Sun Apr 28, 2019, 05:34 PM


Electronic Engineering Times, December 27, 1999, George Rostky

It looked like a fountain pen, albeit a fat one, but it was really a radio. The U.S. Army liked it, not just because it was very small for a radio, but because it introduced a new concept in circuit packaging—small size and uniform construction. RCA's Surface Communications Division showed this pen-size radio to the U.S. Army in October 1957, shortly after the Russians launched Sputnik, and demonstrated that the world's leader in technology, the Americans, were way behind.

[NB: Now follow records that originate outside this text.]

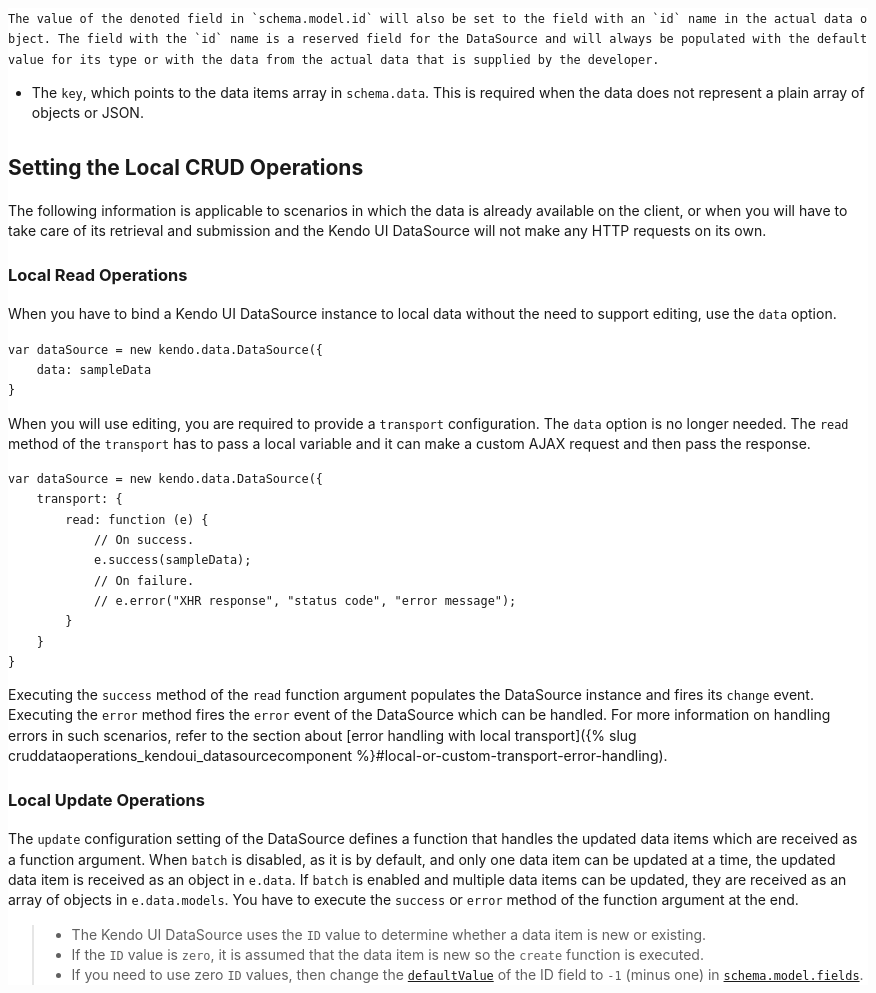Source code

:     The value of the denoted field in `schema.model.id` will also be set to the field with an `id` name in the actual data object. The field with the `id` name is a reserved field for the DataSource and will always be populated with the default value for its type or with the data from the actual data that is supplied by the developer.

* The `key`, which points to the data items array in `schema.data`. This is required when the data does not represent a plain array of objects or JSON.

## Setting the Local CRUD Operations

The following information is applicable to scenarios in which the data is already available on the client, or when you will have to take care of its retrieval and submission and the Kendo UI DataSource will not make any HTTP requests on its own.

### Local Read Operations

When you have to bind a Kendo UI DataSource instance to local data without the need to support editing, use the `data` option.

    var dataSource = new kendo.data.DataSource({
        data: sampleData
    }

When you will use editing, you are required to provide a `transport` configuration. The `data` option is no longer needed. The `read` method of the `transport` has to pass a local variable and it can make a custom AJAX request and then pass the response.

    var dataSource = new kendo.data.DataSource({
        transport: {
            read: function (e) {
                // On success.
                e.success(sampleData);
                // On failure.
                // e.error("XHR response", "status code", "error message");
            }
        }
    }

Executing the `success` method of the `read` function argument populates the DataSource instance and fires its `change` event. Executing the `error` method fires the `error` event of the DataSource which can be handled. For more information on handling errors in such scenarios, refer to the section about [error handling with local transport]({% slug cruddataoperations_kendoui_datasourcecomponent %}#local-or-custom-transport-error-handling).

### Local Update Operations

The `update` configuration setting of the DataSource defines a function that handles the updated data items which are received as a function argument. When `batch` is disabled, as it is by default, and only one data item can be updated at a time, the updated data item is received as an object in `e.data`. If `batch` is enabled and multiple data items can be updated, they are received as an array of objects in `e.data.models`. You have to execute the `success` or `error` method of the function argument at the end.

> * The Kendo UI DataSource uses the `ID` value to determine whether a data item is new or existing.
> * If the `ID` value is `zero`, it is assumed that the data item is new so the `create` function is executed.
> * If you need to use zero `ID` values, then change the [`defaultValue`](/api/javascript/data/model/methods/define) of the ID field to `-1` (minus one) in
[`schema.model.fields`](/api/javascript/data/datasource/configuration/schema.model).
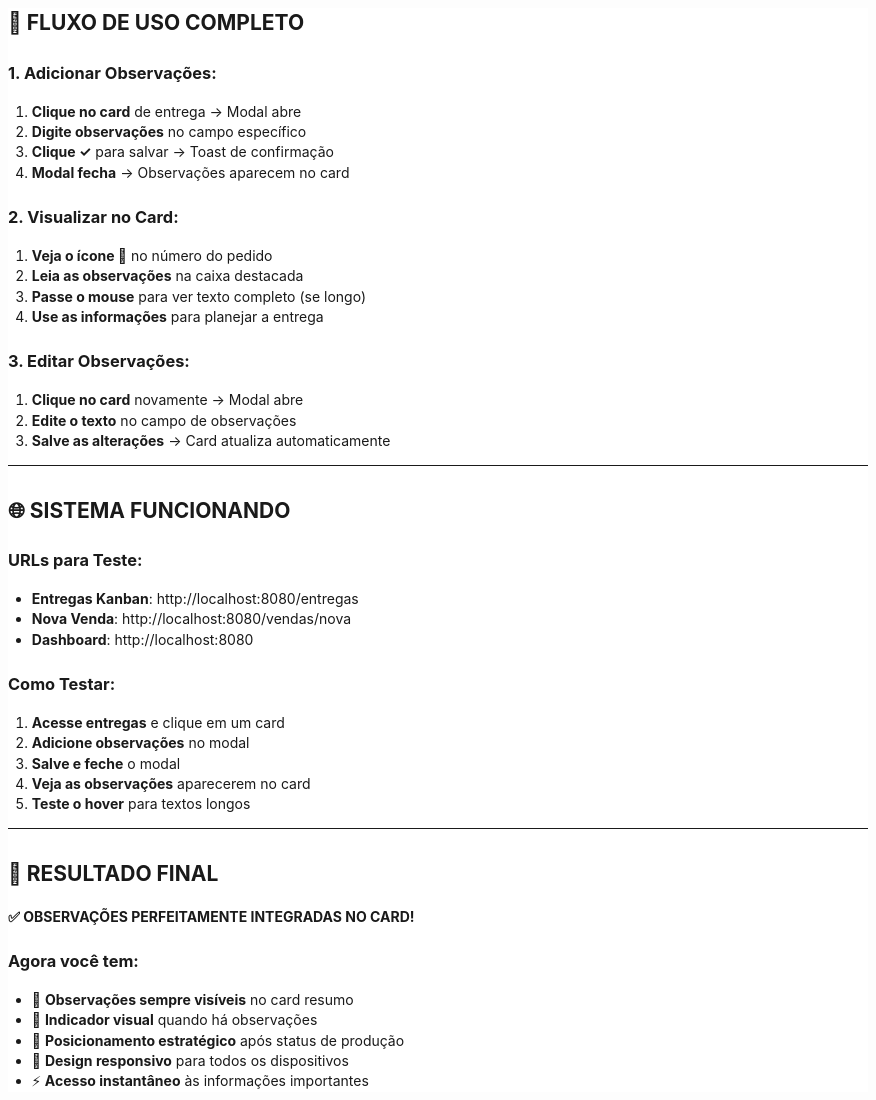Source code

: 
## 🔄 **FLUXO DE USO COMPLETO**

### **1. Adicionar Observações:**
1. **Clique no card** de entrega → Modal abre
2. **Digite observações** no campo específico
3. **Clique ✓** para salvar → Toast de confirmação
4. **Modal fecha** → Observações aparecem no card

### **2. Visualizar no Card:**
1. **Veja o ícone 💬** no número do pedido
2. **Leia as observações** na caixa destacada
3. **Passe o mouse** para ver texto completo (se longo)
4. **Use as informações** para planejar a entrega

### **3. Editar Observações:**
1. **Clique no card** novamente → Modal abre
2. **Edite o texto** no campo de observações
3. **Salve as alterações** → Card atualiza automaticamente

---

## 🌐 **SISTEMA FUNCIONANDO**

### **URLs para Teste:**
- **Entregas Kanban**: http://localhost:8080/entregas
- **Nova Venda**: http://localhost:8080/vendas/nova
- **Dashboard**: http://localhost:8080

### **Como Testar:**
1. **Acesse entregas** e clique em um card
2. **Adicione observações** no modal
3. **Salve e feche** o modal
4. **Veja as observações** aparecerem no card
5. **Teste o hover** para textos longos

---

## 🎉 **RESULTADO FINAL**

**✅ OBSERVAÇÕES PERFEITAMENTE INTEGRADAS NO CARD!**

### **Agora você tem:**
- 📝 **Observações sempre visíveis** no card resumo
- 💬 **Indicador visual** quando há observações
- 🎯 **Posicionamento estratégico** após status de produção
- 📱 **Design responsivo** para todos os dispositivos
- ⚡ **Acesso instantâneo** às informações importantes
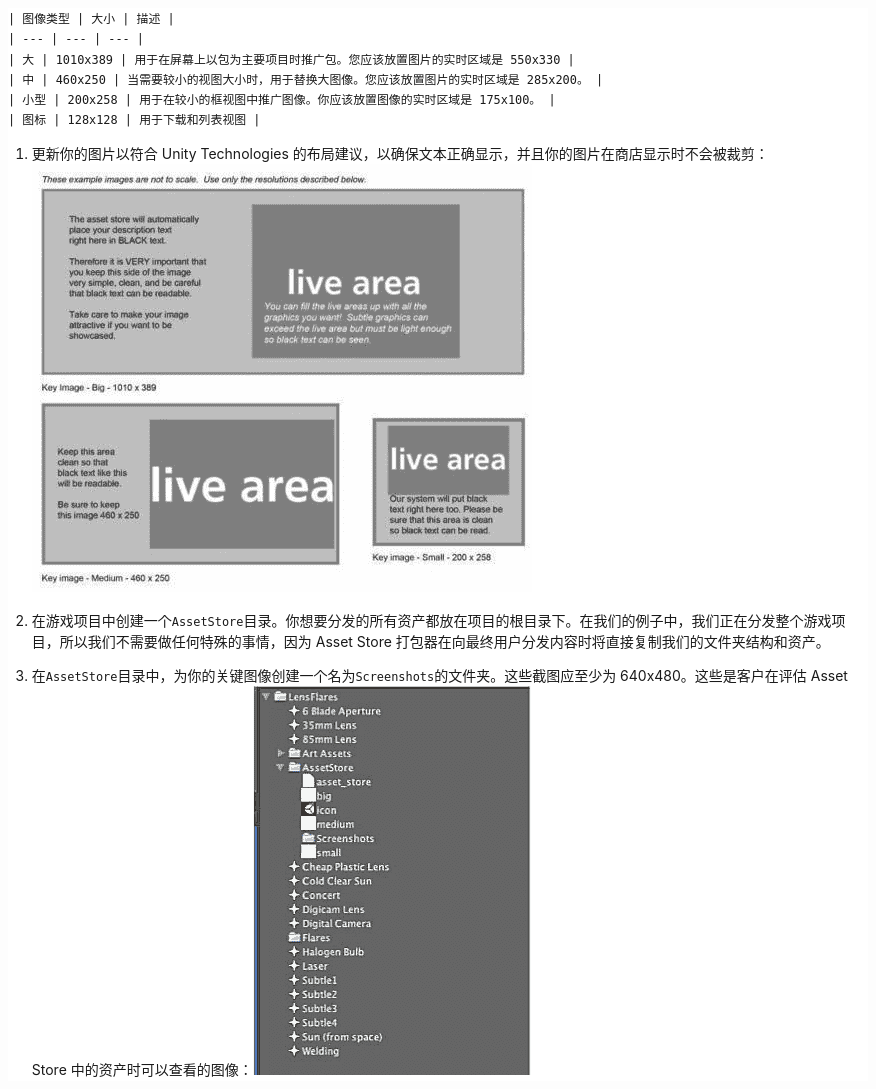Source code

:     | 图像类型 | 大小 | 描述 |
    | --- | --- | --- |
    | 大 | 1010x389 | 用于在屏幕上以包为主要项目时推广包。您应该放置图片的实时区域是 550x330 |
    | 中 | 460x250 | 当需要较小的视图大小时，用于替换大图像。您应该放置图片的实时区域是 285x200。 |
    | 小型 | 200x258 | 用于在较小的框视图中推广图像。你应该放置图像的实时区域是 175x100。 |
    | 图标 | 128x128 | 用于下载和列表视图 |

1.  更新你的图片以符合 Unity Technologies 的布局建议，以确保文本正确显示，并且你的图片在商店显示时不会被裁剪：![行动时间 — 向 Unity Asset Store 添加内容](img/0409_12_33.jpg)

1.  在游戏项目中创建一个`AssetStore`目录。你想要分发的所有资产都放在项目的根目录下。在我们的例子中，我们正在分发整个游戏项目，所以我们不需要做任何特殊的事情，因为 Asset Store 打包器在向最终用户分发内容时将直接复制我们的文件夹结构和资产。

1.  在`AssetStore`目录中，为你的关键图像创建一个名为`Screenshots`的文件夹。这些截图应至少为 640x480。这些是客户在评估 Asset Store 中的资产时可以查看的图像：![行动时间 — 向 Unity Asset Store 添加内容](img/0409_12_34.jpg)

At a time when the American military was desperate to catch up, this ultimate in packaging density, called a micromodule, could be just the answer.

The Army loved the concept. In April 1958, it awarded RCA a $5 million contract in what became known as the Micromodule Program. Just a few months later, in January 1959, RCA's Aerospace Communications and Controls Division built a stable inertial-guidance platform using micromodules.

And just two months after that, in March, at the annual show and convention of the Institute of Radio Engineers (an IEEE predecessor), at a joint press conference with the Signal Corps, RCA announced the commercial availability of Micromodule Designer's Kits for breadboards.

Then, in July 1959, the Army added $2.4 million to RCA's contracts—for new microelements, as they were called—and for higher-temperature capabilities for some elements. In February 1960, the Army added $8 million for demonstration helmet radios and miniature computers.

The micromodule, as the package was called, was fundamentally akin to the short-lived Project Tinkertoy, which the Navy funded in 1951. Tinkertoys were based on using 5/8-inch-square ceramic wafers, each of them bearing a discrete component. That concept was the brainchild of Robert Henry at the National Bureau of Standards.